Baterie z Australii zrewolucjonizują nasze urządzenia
- 9 stycznia 2020 15:00
- : : autor: PARA
- : : autor: PARA
Ultracienki smartfon pracujący przez 5 dni na pojedynczym ładowaniu, albo samochód elektrzczny, zdolny po jednym ładowaniu przejechać 1000 km? Naukowcy z australijskiego Monash University twierdzą, że z ich baterią to możliwe. W Melbourne powstała najbardziej efektywna bateria, stworzona do tej pory.
Pierwszy projekt baterii litowo-siarkowej to dzieło Niemców z Instytutu Fraunhofera. Ich problem przypominał trudności Edisona przy tworzeniu żarówki. Co prawda bateria pozostawiała pod względem wydajności daleko w tyle wszystkich konkurentów, ale jej delikatne siarkowe elektrody zużywały się zbyt szybko jak na zastosowania komercyjne.

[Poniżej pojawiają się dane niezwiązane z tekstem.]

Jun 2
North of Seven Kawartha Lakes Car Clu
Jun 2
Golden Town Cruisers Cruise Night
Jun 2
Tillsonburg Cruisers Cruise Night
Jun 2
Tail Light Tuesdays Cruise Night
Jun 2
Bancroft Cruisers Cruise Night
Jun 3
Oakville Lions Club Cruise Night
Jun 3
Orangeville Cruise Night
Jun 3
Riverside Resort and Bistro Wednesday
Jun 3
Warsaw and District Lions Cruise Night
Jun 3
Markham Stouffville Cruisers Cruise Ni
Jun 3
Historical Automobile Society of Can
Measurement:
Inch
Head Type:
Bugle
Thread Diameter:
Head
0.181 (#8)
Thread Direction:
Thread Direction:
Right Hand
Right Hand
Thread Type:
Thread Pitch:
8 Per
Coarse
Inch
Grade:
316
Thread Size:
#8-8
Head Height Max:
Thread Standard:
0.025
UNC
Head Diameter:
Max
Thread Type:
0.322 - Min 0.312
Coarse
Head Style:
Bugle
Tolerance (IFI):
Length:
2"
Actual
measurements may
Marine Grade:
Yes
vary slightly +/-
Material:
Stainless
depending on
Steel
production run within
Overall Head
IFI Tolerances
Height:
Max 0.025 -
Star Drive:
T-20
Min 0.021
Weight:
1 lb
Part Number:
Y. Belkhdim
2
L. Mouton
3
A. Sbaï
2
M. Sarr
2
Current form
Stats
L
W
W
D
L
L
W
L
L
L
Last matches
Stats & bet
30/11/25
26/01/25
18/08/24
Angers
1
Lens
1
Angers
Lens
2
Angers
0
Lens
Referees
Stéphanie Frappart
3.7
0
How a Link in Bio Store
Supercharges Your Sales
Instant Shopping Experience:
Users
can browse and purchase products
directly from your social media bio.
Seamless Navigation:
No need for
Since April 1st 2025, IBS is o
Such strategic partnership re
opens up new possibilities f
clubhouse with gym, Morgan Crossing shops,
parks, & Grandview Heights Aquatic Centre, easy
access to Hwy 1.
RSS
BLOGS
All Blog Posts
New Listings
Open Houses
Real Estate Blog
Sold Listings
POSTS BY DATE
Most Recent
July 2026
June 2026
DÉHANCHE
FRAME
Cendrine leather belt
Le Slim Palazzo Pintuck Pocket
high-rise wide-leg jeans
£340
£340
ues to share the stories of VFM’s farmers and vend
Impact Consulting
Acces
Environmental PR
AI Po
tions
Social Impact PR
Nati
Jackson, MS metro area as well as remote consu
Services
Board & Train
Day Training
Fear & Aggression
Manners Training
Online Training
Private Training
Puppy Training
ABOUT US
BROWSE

Dopiero na uniwersytecie Monash udało się stworzyć trwałe ogniwa o zadowalającej jakości pracy.
Profesor Mainak Majumder, członek zespołu badawczego mówi, że ta innowacja będzie przełomowa dla przemysłu i zmieni sposób w jaki telefony, samochody czy instalacje słoneczne będą produkowane w przyszłości. - Udana produkcja i wprowadzenie do przemysłu baterii litowo-siarkowych Li-S zrewolucjonizuje rynek samochodów i zapewni szeroki dostęp do czystych źródeł energii.

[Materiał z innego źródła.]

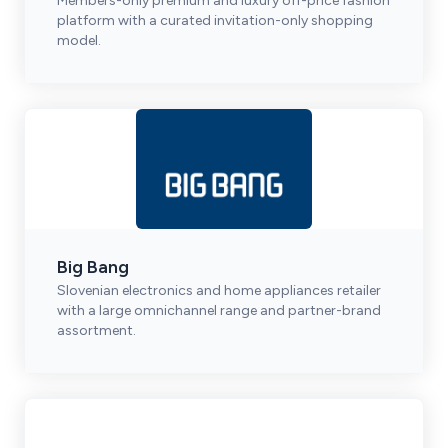
Members-only premium and luxury off-price fashion
platform with a curated invitation-only shopping
model.
Big Bang
Slovenian electronics and home appliances retailer
with a large omnichannel range and partner-brand
assortment.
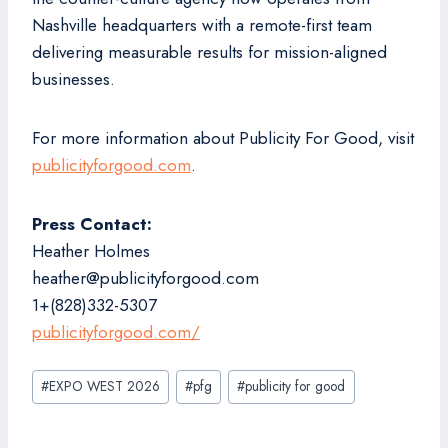
Nashville headquarters with a remote-first team
delivering measurable results for mission-aligned
businesses.
For more information about Publicity For Good, visit
publicityforgood.com
.
Press Contact:
Heather Holmes
heather@publicityforgood.com
1+(828)332-5307
publicityforgood.com/
Post
#
EXPO WEST 2026
#
pfg
#
publicity for good
Tags:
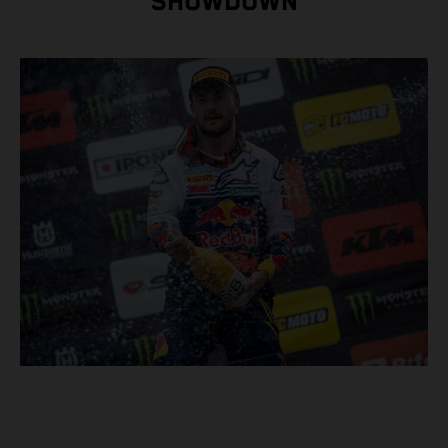
SHOWDOWN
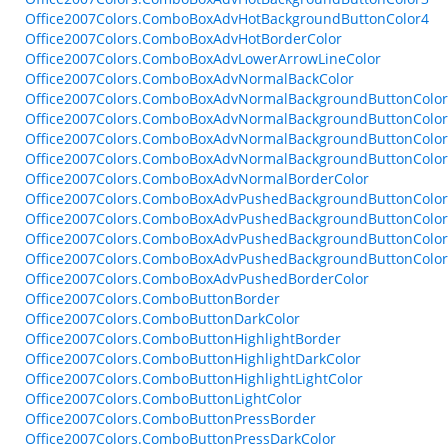
Office2007Colors.ComboBoxAdvHotBackgroundButtonColor4
Office2007Colors.ComboBoxAdvHotBorderColor
Office2007Colors.ComboBoxAdvLowerArrowLineColor
Office2007Colors.ComboBoxAdvNormalBackColor
Office2007Colors.ComboBoxAdvNormalBackgroundButtonColo
Office2007Colors.ComboBoxAdvNormalBackgroundButtonColo
Office2007Colors.ComboBoxAdvNormalBackgroundButtonColo
Office2007Colors.ComboBoxAdvNormalBackgroundButtonColo
Office2007Colors.ComboBoxAdvNormalBorderColor
Office2007Colors.ComboBoxAdvPushedBackgroundButtonColo
Office2007Colors.ComboBoxAdvPushedBackgroundButtonColo
Office2007Colors.ComboBoxAdvPushedBackgroundButtonColo
Office2007Colors.ComboBoxAdvPushedBackgroundButtonColo
Office2007Colors.ComboBoxAdvPushedBorderColor
Office2007Colors.ComboButtonBorder
Office2007Colors.ComboButtonDarkColor
Office2007Colors.ComboButtonHighlightBorder
Office2007Colors.ComboButtonHighlightDarkColor
Office2007Colors.ComboButtonHighlightLightColor
Office2007Colors.ComboButtonLightColor
Office2007Colors.ComboButtonPressBorder
Office2007Colors.ComboButtonPressDarkColor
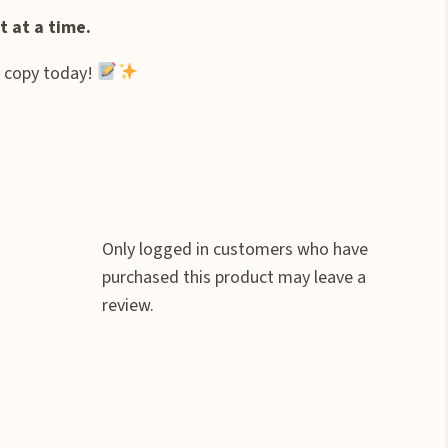
 at a time.
r copy today!
Only logged in customers who have
purchased this product may leave a
review.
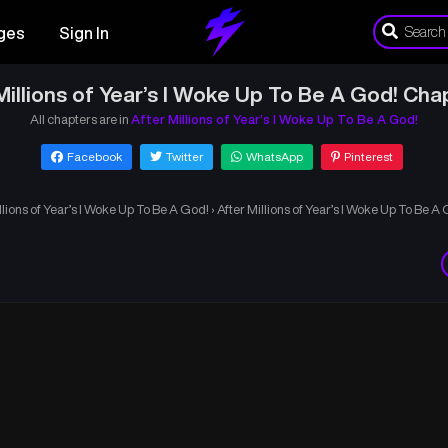
ges
Sign In
Millions of Year’s I Woke Up To Be A God! Cha
All chapters are in
After Millions of Year’s I Woke Up To Be A God!
Facebook
Twitter
WhatsApp
Pinterest
llions of Year’s I Woke Up To Be A God!
›
After Millions of Year’s I Woke Up To Be A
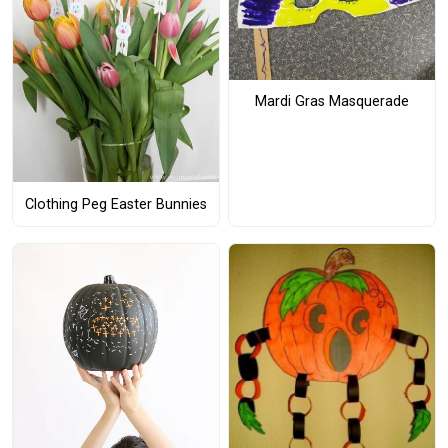
Mardi Gras Masquerade
Clothing Peg Easter Bunnies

Co ciekawe australijscy naukowcy w pracach nad baterią Li-S skorzystali z technologii molekularnej znanej od lat 70. XX wieku, ale wykorzystywanej do tej pory przy produkcji... proszków detergentowych.
W czym lepsze mają być nowe baterie? Nie tylko mają większą pojemność i zdecydowanie dłuższy czas działania, czy żywotność przy kolejnych ładowaniach, niż ich poprzedniczki. Są też tańsze i łatwiejsze w produkcji, wymagają mniej materiałów, ale przede wszyzstkim mają zdecydowanie mniej negatywny wpływ na środowisko.
Australijczyczy otrzymali od swojego rządu i międzynarodowych partnerów przemysłowych 2,5 mln dolarów na program badawczo-wdrożeniowy dla przemysłu motoryzacyjnego i fotowoltaiki, który zacznie się już w tym roku.